Weekly digest #156: OSHA updates

This week: OSHA updates. Field-ready insights for working electricians.

OSHA's 2026 Lockout/Tagout Enforcement Push

OSHA bumped LOTO citations to its top-five most-cited list again this quarter. Region offices are running targeted inspections on commercial and industrial sites, and electrical contractors are showing up in the data. If your crew is opening panels on energized gear without documented procedures, you are exposed.

The standard has not changed. 29 CFR 1910.147 still requires written, equipment-specific procedures, annual inspections, and individual locks per worker. What changed is enforcement. Compliance officers are pulling procedure binders on arrival and asking apprentices to walk through the steps. Memorized generalities will not pass.

NFPA 70E aligns here through Article 120, which mirrors LOTO requirements for electrical work and adds the establishment of an electrically safe work condition. NEC 110.16(B) covers the arc-flash labeling that supports your energized work permit decisions.

Updated Heat Illness Rules Hit Outdoor Crews

The federal heat standard moved out of proposed-rule status in early 2026, and several states already have stricter local rules in force. Service entrance work, parking lot lighting retrofits, and rooftop solar tie-ins all fall under it. Indoor work above 80F also triggers monitoring requirements.

The rule requires water access, shaded rest areas, acclimatization plans for new workers, and high-heat procedures above 90F. For electrical crews wearing arc-rated PPE, the heat load adds up fast. CAT 2 layered systems can push the wearer's effective temperature 10 to 15 degrees above ambient.

Pre-stage water and shade at the truck before the first pull. Once you are committed to a conduit run in 95 degree sun, no one wants to walk back across the lot for hydration.

Fall Protection at 4 Feet, Not 6

OSHA general industry rules under 1910 Subpart D require fall protection at 4 feet. Construction under 1926 still uses 6 feet. The distinction matters because service work, maintenance, and tenant improvements often fall under general industry even when they look like construction.

If you are pulling cable above a drop ceiling on a finished commercial space, that is general industry. Stepladder work on a 6 foot ladder reaching into the ceiling cavity puts you at the threshold. Document which standard applies on your JHA before the work starts.

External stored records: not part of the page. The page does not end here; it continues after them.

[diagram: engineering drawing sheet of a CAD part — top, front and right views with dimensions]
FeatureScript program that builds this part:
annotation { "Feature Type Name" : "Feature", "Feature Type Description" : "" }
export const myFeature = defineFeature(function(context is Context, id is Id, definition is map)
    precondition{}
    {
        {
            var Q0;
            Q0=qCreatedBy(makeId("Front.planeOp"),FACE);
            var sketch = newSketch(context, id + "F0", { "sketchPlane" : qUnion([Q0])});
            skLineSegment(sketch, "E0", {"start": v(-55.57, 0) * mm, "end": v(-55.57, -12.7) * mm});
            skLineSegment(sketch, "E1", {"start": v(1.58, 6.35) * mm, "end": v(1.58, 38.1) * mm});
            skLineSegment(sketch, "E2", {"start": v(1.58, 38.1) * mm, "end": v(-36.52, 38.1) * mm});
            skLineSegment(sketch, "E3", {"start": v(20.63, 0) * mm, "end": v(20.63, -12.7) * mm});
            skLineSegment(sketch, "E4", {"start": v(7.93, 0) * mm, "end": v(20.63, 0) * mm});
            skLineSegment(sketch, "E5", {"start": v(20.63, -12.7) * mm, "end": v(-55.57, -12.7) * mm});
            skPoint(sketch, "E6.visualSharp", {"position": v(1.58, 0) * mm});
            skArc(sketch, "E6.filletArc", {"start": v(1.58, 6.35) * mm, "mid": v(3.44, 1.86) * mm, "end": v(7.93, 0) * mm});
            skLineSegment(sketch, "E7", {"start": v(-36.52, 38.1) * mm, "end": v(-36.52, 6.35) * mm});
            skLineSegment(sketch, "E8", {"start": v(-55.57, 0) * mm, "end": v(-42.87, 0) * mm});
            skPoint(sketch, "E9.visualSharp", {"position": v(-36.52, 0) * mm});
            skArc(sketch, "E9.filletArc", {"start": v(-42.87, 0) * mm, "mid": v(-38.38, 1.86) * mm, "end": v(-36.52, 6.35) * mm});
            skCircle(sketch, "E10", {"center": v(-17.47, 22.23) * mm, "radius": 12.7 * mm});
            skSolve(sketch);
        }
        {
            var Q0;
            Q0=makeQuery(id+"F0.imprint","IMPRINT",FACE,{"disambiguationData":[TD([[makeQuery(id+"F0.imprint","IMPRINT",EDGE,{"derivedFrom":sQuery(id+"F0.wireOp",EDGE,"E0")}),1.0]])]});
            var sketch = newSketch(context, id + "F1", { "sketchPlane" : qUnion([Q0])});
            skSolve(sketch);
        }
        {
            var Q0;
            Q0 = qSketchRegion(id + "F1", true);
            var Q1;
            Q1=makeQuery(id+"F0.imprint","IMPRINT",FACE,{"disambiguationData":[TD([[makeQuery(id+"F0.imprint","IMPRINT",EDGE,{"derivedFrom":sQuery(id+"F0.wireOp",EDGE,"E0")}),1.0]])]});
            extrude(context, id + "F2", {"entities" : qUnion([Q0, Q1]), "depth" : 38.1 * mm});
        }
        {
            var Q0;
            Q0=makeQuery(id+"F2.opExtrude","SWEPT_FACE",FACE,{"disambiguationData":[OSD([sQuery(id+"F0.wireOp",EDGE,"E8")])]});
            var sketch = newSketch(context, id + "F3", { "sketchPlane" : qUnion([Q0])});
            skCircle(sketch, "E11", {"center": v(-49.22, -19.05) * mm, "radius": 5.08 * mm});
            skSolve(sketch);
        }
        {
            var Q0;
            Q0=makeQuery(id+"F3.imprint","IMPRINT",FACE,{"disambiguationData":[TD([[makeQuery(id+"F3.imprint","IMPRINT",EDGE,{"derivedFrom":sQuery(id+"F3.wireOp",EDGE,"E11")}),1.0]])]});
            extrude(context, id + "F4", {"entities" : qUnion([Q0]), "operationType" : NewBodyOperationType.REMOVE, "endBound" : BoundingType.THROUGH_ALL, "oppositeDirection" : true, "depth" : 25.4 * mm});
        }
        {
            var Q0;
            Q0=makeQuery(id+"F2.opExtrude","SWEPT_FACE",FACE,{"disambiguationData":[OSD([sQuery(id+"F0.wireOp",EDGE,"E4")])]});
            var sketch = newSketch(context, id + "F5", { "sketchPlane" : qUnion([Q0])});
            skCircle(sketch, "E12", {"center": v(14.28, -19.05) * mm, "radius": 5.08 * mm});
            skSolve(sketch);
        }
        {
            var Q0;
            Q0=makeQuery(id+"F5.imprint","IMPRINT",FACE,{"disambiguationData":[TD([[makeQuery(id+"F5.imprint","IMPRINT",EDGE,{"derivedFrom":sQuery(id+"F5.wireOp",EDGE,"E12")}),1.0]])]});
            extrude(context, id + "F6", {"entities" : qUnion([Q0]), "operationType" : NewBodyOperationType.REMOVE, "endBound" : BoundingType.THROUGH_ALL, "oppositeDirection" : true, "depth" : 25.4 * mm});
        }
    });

  • General industry (1910): 4 foot trigger height for guardrails, nets, or personal fall arrest
  • Construction (1926): 6 foot trigger, with leading edge and hoist area exceptions
  • Scaffolds: 10 feet across both standards
  • Steel erection: 15 feet, but connectors get specific provisions

Silica Exposure on Concrete Penetrations

Core drilling for service entrance conduit, chasing slabs for floor boxes, and cutting masonry for EMT runs all generate respirable crystalline silica. OSHA's Table 1 under 1926.1153 lists specified controls for common tasks, and inspectors are checking for water suppression or HEPA shrouds on the saw or drill.

The 8 hour PEL is 50 micrograms per cubic meter. A dry cut on a hand held grinder blows past that in minutes. If you are using Table 1 controls properly, you do not need to do exposure monitoring. Skip the controls and you owe a written exposure assessment plus medical surveillance for anyone over the action level for 30 days a year.

Pair this with NEC 300.5 burial depth requirements when you are trenching and coring for underground feeders. The exposure window stacks fast on a single service upgrade.

Electrical PPE Inspection Documentation

OSHA 1910.137 and NFPA 70E Article 130.7 both require inspection of insulating gloves, sleeves, blankets, and live line tools. The retest intervals have not shifted, but documentation expectations have. Inspectors want to see dated stamps on the gloves and a log tying serial numbers to test dates.

Write the in service date on the cuff of new rubber gloves with a paint pen the day they come out of the bag. The clock starts on first issue, not on receipt at the warehouse.
  1. Class 00 and 0 gloves: retest every 6 months once issued
  2. Class 1, 2, 3, 4 gloves: retest every 12 months
  3. Visual and air test before every use, every time
  4. Bag the gloves between uses, store flat, away from ozone sources and direct sun

Recordable Injury Reporting Window

The 24 hour reporting window for inpatient hospitalizations, amputations, and eye loss is now firmly enforced through OSHA's online portal. Fatalities still trigger an 8 hour window. Form 300A posting from February through April should already be down by now if your fiscal year aligns with calendar year.

Arc flash burns that result in hospitalization count, even if the worker is released the same day after observation. If the admission paperwork shows inpatient status, the clock started. Get the report filed and document the energy source, the task, and the PPE in use at the time of the incident.

Cross reference your incident with NEC 110.16(B) labeling and your most recent arc flash study. If the incident energy at the working distance exceeded the PPE rating in use, that is a finding you want surfaced internally before a compliance officer surfaces it for you.